- What you should do
Copy, in full, each line of the material that holds the word "University".

- Supplied records
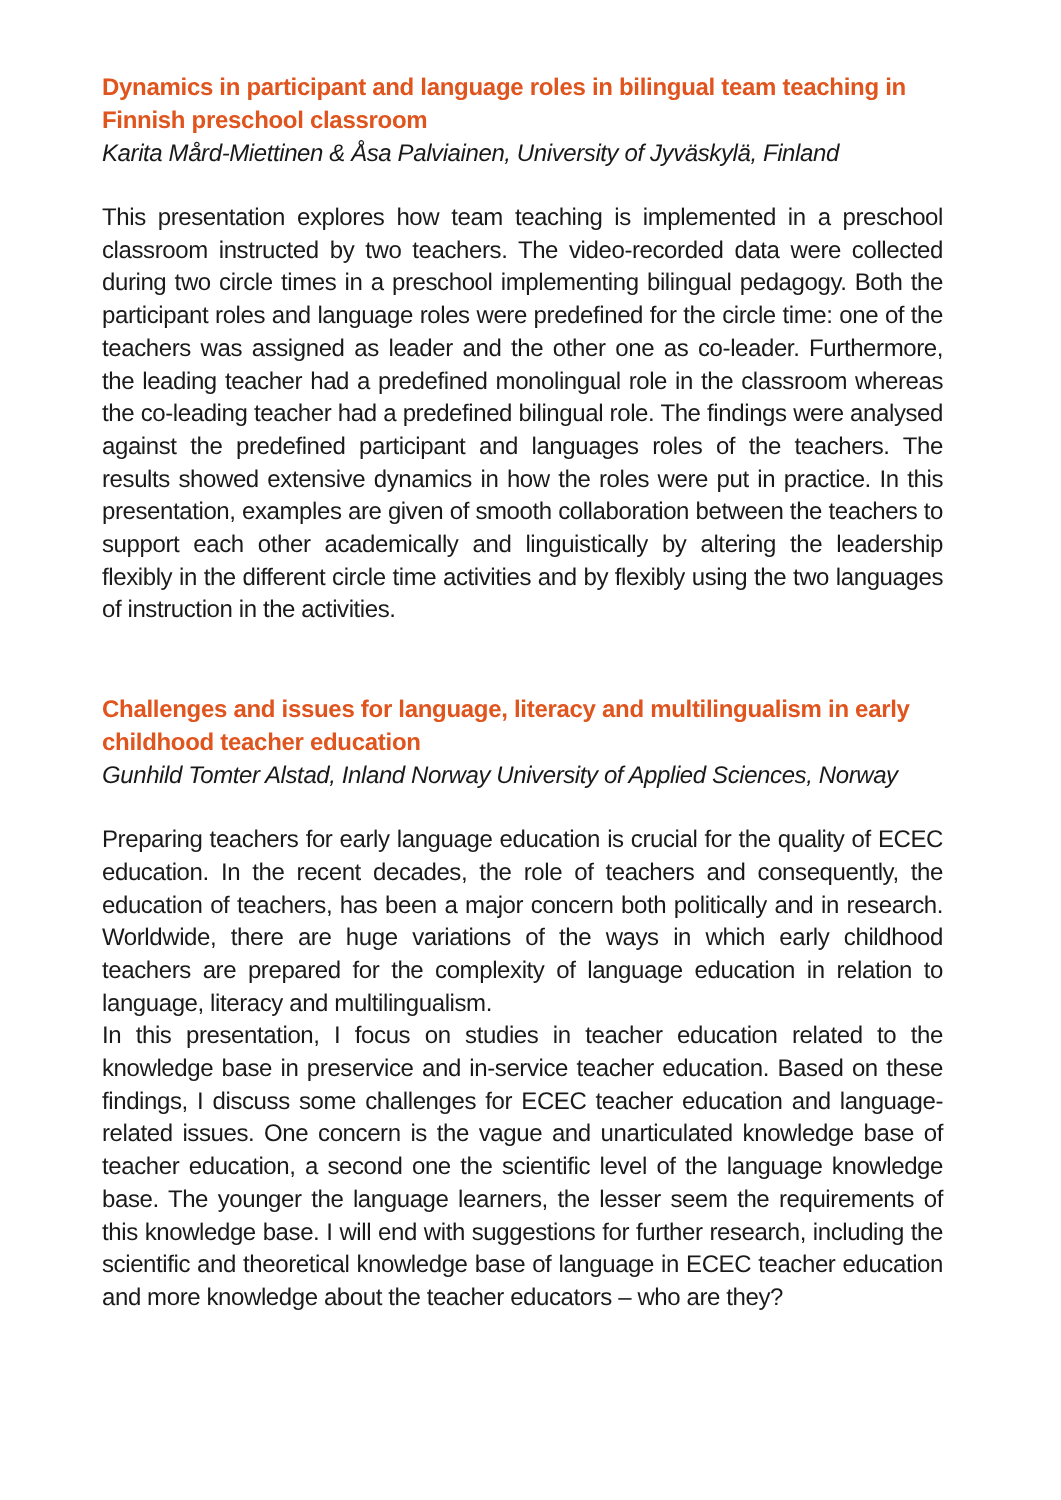Dynamics in participant and language roles in bilingual team teaching in Finnish preschool classroom
Karita Mård-Miettinen & Åsa Palviainen, University of Jyväskylä, Finland
This presentation explores how team teaching is implemented in a preschool classroom instructed by two teachers. The video-recorded data were collected during two circle times in a preschool implementing bilingual pedagogy. Both the participant roles and language roles were predefined for the circle time: one of the teachers was assigned as leader and the other one as co-leader. Furthermore, the leading teacher had a predefined monolingual role in the classroom whereas the co-leading teacher had a predefined bilingual role. The findings were analysed against the predefined participant and languages roles of the teachers. The results showed extensive dynamics in how the roles were put in practice. In this presentation, examples are given of smooth collaboration between the teachers to support each other academically and linguistically by altering the leadership flexibly in the different circle time activities and by flexibly using the two languages of instruction in the activities.
Challenges and issues for language, literacy and multilingualism in early childhood teacher education
Gunhild Tomter Alstad, Inland Norway University of Applied Sciences, Norway
Preparing teachers for early language education is crucial for the quality of ECEC education. In the recent decades, the role of teachers and consequently, the education of teachers, has been a major concern both politically and in research. Worldwide, there are huge variations of the ways in which early childhood teachers are prepared for the complexity of language education in relation to language, literacy and multilingualism.
In this presentation, I focus on studies in teacher education related to the knowledge base in preservice and in-service teacher education. Based on these findings, I discuss some challenges for ECEC teacher education and language-related issues. One concern is the vague and unarticulated knowledge base of teacher education, a second one the scientific level of the language knowledge base. The younger the language learners, the lesser seem the requirements of this knowledge base. I will end with suggestions for further research, including the scientific and theoretical knowledge base of language in ECEC teacher education and more knowledge about the teacher educators – who are they?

- Output for this exercise
Karita Mård-Miettinen & Åsa Palviainen, University of Jyväskylä, Finland
Gunhild Tomter Alstad, Inland Norway University of Applied Sciences, Norway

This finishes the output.